Final answer:
The question involves calculating the density of an atomic nucleus, estimated to be roughly 10¹⁸ kg/m³, and the radius of a neutron star with 10 times the mass of our Sun. The atomic nucleus density is found by recognizing that the volume of a nucleus is substantially smaller than that of the entire atom, while maintaining nearly all of its mass. For the neutron star, complex astrophysical calculations are required, involving the volume and mass relationship of a sphere and the density of a nucleus.
Step-by-step explanation:
Estimating the Density of a Nucleus and Calculating Neutron Star Radius
The question tackles two distinct physical concepts related to density and it can be split into two different parts:
- Density of an atomic nucleus: Given that the average density of an atom is approximately 10³ kg/m³ and the nucleus has a radius about 10⁻⁵ that of the atom, we can estimate the density of the nucleus by considering the volume it occupies. Since the mass is nearly the same but the volume is significantly smaller (about 10¹⁵ times), the density of an atom's nucleus is estimated to be on the order of 10¹⁸ times greater than the average atomic density, leading to an approximate density of 10¹⁸ kg/m³.

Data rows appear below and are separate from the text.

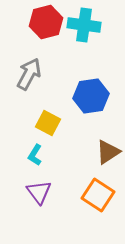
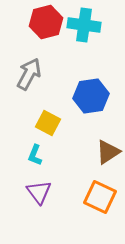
cyan L-shape: rotated 10 degrees counterclockwise
orange square: moved 2 px right, 2 px down; rotated 8 degrees counterclockwise
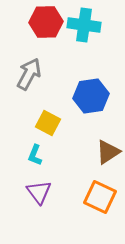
red hexagon: rotated 12 degrees clockwise
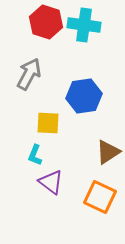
red hexagon: rotated 20 degrees clockwise
blue hexagon: moved 7 px left
yellow square: rotated 25 degrees counterclockwise
purple triangle: moved 12 px right, 10 px up; rotated 16 degrees counterclockwise
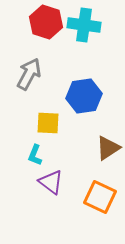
brown triangle: moved 4 px up
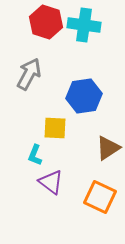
yellow square: moved 7 px right, 5 px down
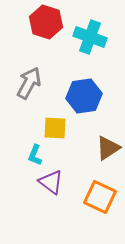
cyan cross: moved 6 px right, 12 px down; rotated 12 degrees clockwise
gray arrow: moved 9 px down
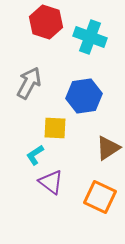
cyan L-shape: rotated 35 degrees clockwise
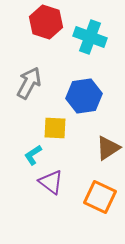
cyan L-shape: moved 2 px left
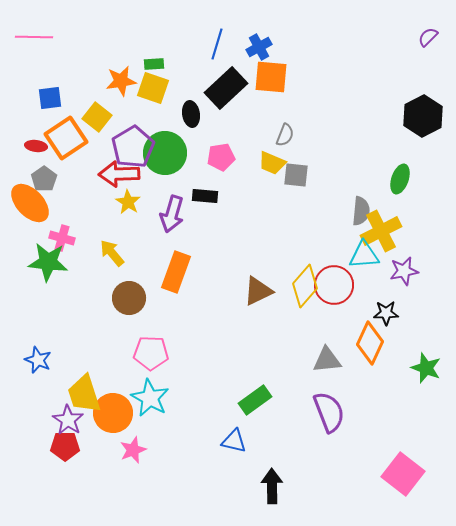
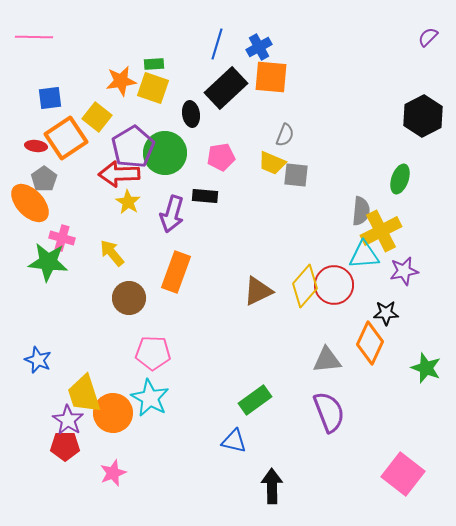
pink pentagon at (151, 353): moved 2 px right
pink star at (133, 450): moved 20 px left, 23 px down
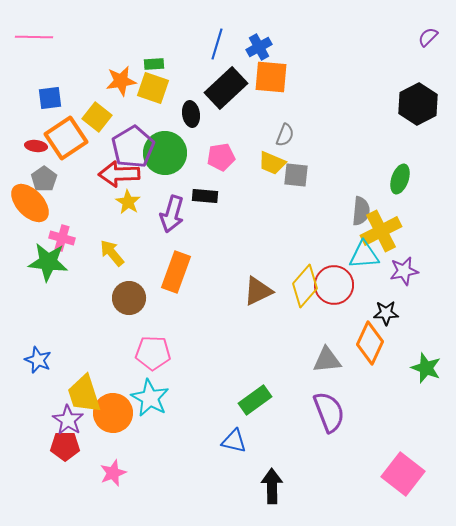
black hexagon at (423, 116): moved 5 px left, 12 px up
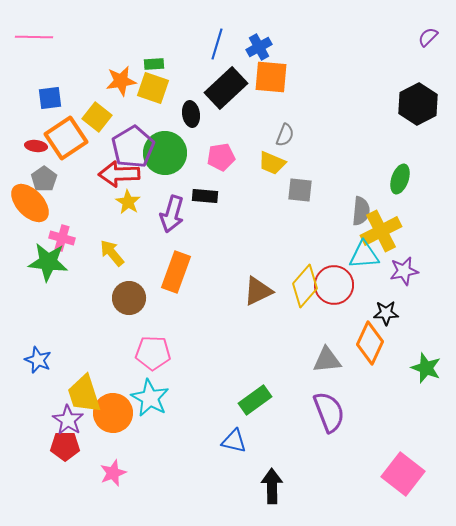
gray square at (296, 175): moved 4 px right, 15 px down
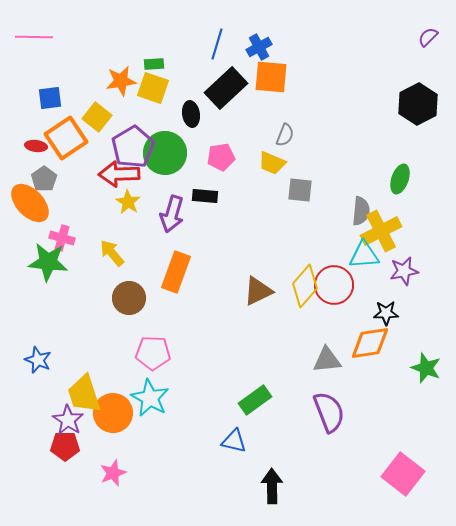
orange diamond at (370, 343): rotated 57 degrees clockwise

- Radius of a neutron star: A neutron star is the remnant of a supernova and its density is comparable to that of an atomic nucleus. To calculate the radius of a neutron star with a mass 10 times that of our Sun, we can use the formula for the volume of a sphere and the known density of a nucleus. However, we will need to assume certain conditions and use some simplifications to give an approximate answer since an exact calculation would require complex astrophysics.
These problems involve principles from nuclear physics and astrophysics and serve as good examples of applying our understanding of atomic structure to cosmic entities.